The records that follow are to be given again exactly. Do not carry over any image.
Input records: Begin
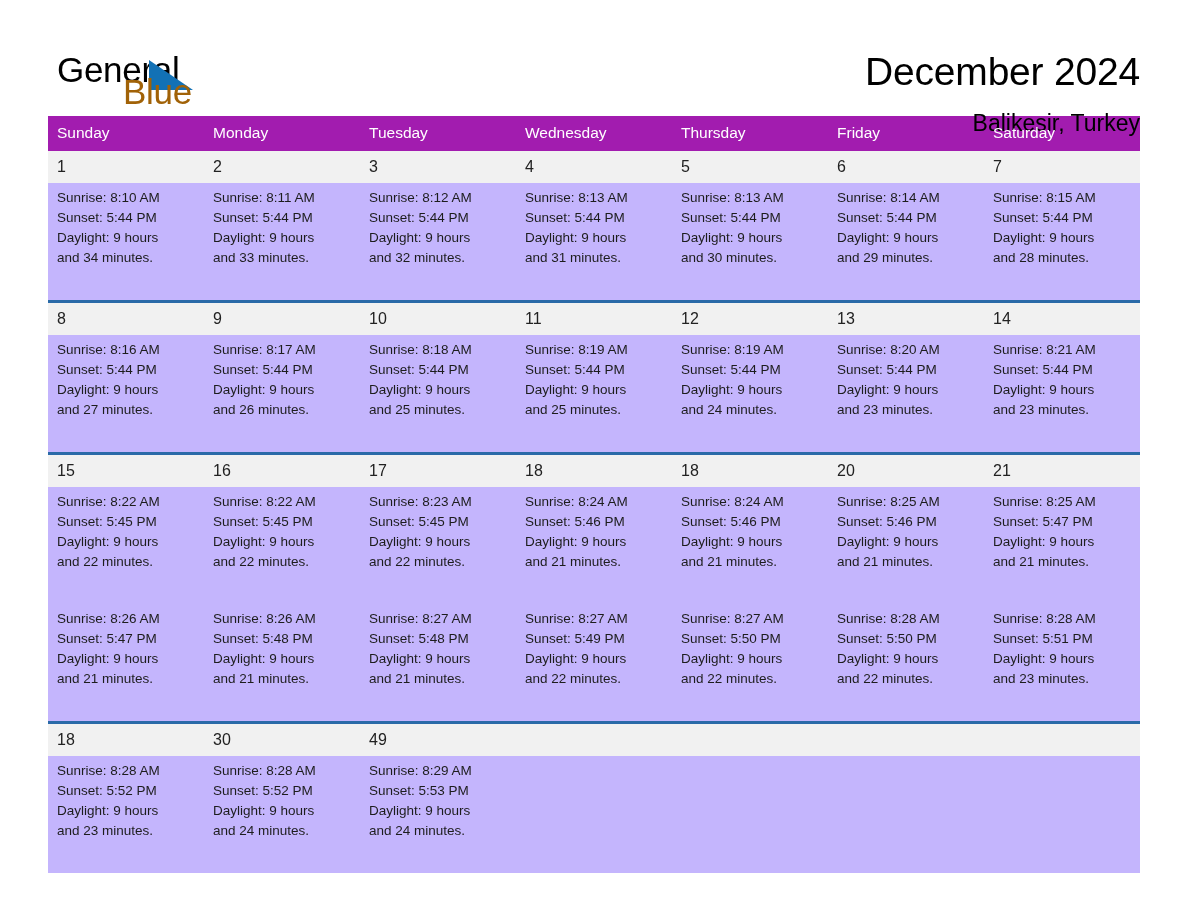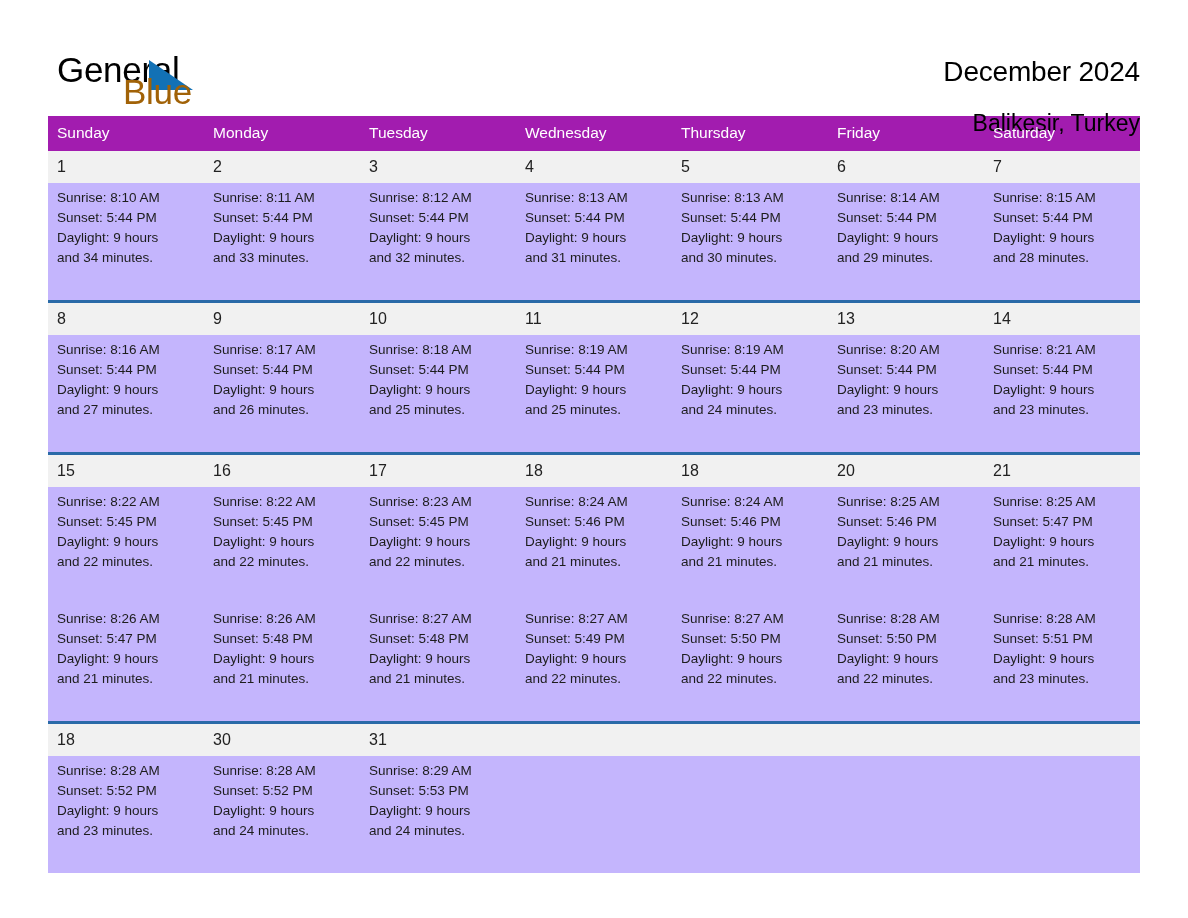--- a/index.html
+++ b/index.html
@@ -63,21 +63,21 @@
     line-height: 35px;
     color: #a16207;
     letter-spacing: -0.3px;
   }
   .titles {
     text-align: right;
     flex: 0 0 auto;
     padding-top: 2px;
   }
   .month-title {
-    font-size: 28px;
+    font-size: 39px;
     line-height: 48px;
     font-weight: normal;
     color: #000000;
     margin: 0;
     letter-spacing: -0.2px;
   }
   .location-title {
     font-size: 23px;
     line-height: 30px;
     font-weight: normal;
@@ -375,21 +375,21 @@
           <span class="line">Sunrise: 8:28 AM</span>
           <span class="line">Sunset: 5:51 PM</span>
           <span class="line">Daylight: 9 hours</span>
           <span class="line">and 23 minutes.</span>
         </td>
       </tr>
 
       <tr class="daynum-row">
         <td>18</td>
         <td>30</td>
-        <td>31</td>
+        <td>49</td>
         <td></td>
         <td></td>
         <td></td>
         <td></td>
       </tr>
       <tr class="detail-row">
         <td>
           <span class="line">Sunrise: 8:28 AM</span>
           <span class="line">Sunset: 5:52 PM</span>
           <span class="line">Daylight: 9 hours</span>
Input records: End
## Your solution
--- a/index.html
+++ b/index.html
@@ -63,21 +63,21 @@
     line-height: 35px;
     color: #a16207;
     letter-spacing: -0.3px;
   }
   .titles {
     text-align: right;
     flex: 0 0 auto;
     padding-top: 2px;
   }
   .month-title {
-    font-size: 28px;
+    font-size: 39px;
     line-height: 48px;
     font-weight: normal;
     color: #000000;
     margin: 0;
     letter-spacing: -0.2px;
   }
   .location-title {
     font-size: 23px;
     line-height: 30px;
     font-weight: normal;
@@ -375,21 +375,21 @@
           <span class="line">Sunrise: 8:28 AM</span>
           <span class="line">Sunset: 5:51 PM</span>
           <span class="line">Daylight: 9 hours</span>
           <span class="line">and 23 minutes.</span>
         </td>
       </tr>
 
       <tr class="daynum-row">
         <td>18</td>
         <td>30</td>
-        <td>31</td>
+        <td>49</td>
         <td></td>
         <td></td>
         <td></td>
         <td></td>
       </tr>
       <tr class="detail-row">
         <td>
           <span class="line">Sunrise: 8:28 AM</span>
           <span class="line">Sunset: 5:52 PM</span>
           <span class="line">Daylight: 9 hours</span>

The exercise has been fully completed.